Given data:
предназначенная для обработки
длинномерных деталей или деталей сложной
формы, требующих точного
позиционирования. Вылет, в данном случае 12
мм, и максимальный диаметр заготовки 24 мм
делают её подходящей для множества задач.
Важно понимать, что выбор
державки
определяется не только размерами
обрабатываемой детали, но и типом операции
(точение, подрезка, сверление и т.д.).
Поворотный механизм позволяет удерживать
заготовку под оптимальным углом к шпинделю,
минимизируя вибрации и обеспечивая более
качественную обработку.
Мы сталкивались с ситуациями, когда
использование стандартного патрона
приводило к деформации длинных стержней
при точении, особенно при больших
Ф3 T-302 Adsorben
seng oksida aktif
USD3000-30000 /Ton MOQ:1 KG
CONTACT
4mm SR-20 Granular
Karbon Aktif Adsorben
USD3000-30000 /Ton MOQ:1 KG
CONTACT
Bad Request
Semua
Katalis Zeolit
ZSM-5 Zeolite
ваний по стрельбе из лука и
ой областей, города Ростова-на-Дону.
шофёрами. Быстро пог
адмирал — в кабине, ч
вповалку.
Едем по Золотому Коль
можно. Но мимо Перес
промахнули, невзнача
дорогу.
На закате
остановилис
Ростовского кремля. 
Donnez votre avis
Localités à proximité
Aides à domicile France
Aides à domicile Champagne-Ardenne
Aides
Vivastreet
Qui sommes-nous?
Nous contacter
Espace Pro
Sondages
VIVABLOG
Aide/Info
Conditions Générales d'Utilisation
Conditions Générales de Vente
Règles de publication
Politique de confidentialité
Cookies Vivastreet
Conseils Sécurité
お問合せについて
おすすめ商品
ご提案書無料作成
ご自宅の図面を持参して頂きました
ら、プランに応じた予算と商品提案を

Directions for this task: Transcribe the data above verbatim.

Response:
предназначенная для обработки
длинномерных деталей или деталей сложной
формы, требующих точного
позиционирования. Вылет, в данном случае 12
мм, и максимальный диаметр заготовки 24 мм
делают её подходящей для множества задач.
Важно понимать, что выбор
державки
определяется не только размерами
обрабатываемой детали, но и типом операции
(точение, подрезка, сверление и т.д.).
Поворотный механизм позволяет удерживать
заготовку под оптимальным углом к шпинделю,
минимизируя вибрации и обеспечивая более
качественную обработку.
Мы сталкивались с ситуациями, когда
использование стандартного патрона
приводило к деформации длинных стержней
при точении, особенно при больших
Ф3 T-302 Adsorben
seng oksida aktif
USD3000-30000 /Ton MOQ:1 KG
CONTACT
4mm SR-20 Granular
Karbon Aktif Adsorben
USD3000-30000 /Ton MOQ:1 KG
CONTACT
Bad Request
Semua
Katalis Zeolit
ZSM-5 Zeolite
ваний по стрельбе из лука и
ой областей, города Ростова-на-Дону.
шофёрами. Быстро пог
адмирал — в кабине, ч
вповалку.
Едем по Золотому Коль
можно. Но мимо Перес
промахнули, невзнача
дорогу.
На закате
остановилис
Ростовского кремля. 
Donnez votre avis
Localités à proximité
Aides à domicile France
Aides à domicile Champagne-Ardenne
Aides
Vivastreet
Qui sommes-nous?
Nous contacter
Espace Pro
Sondages
VIVABLOG
Aide/Info
Conditions Générales d'Utilisation
Conditions Générales de Vente
Règles de publication
Politique de confidentialité
Cookies Vivastreet
Conseils Sécurité
お問合せについて
おすすめ商品
ご提案書無料作成
ご自宅の図面を持参して頂きました
ら、プランに応じた予算と商品提案を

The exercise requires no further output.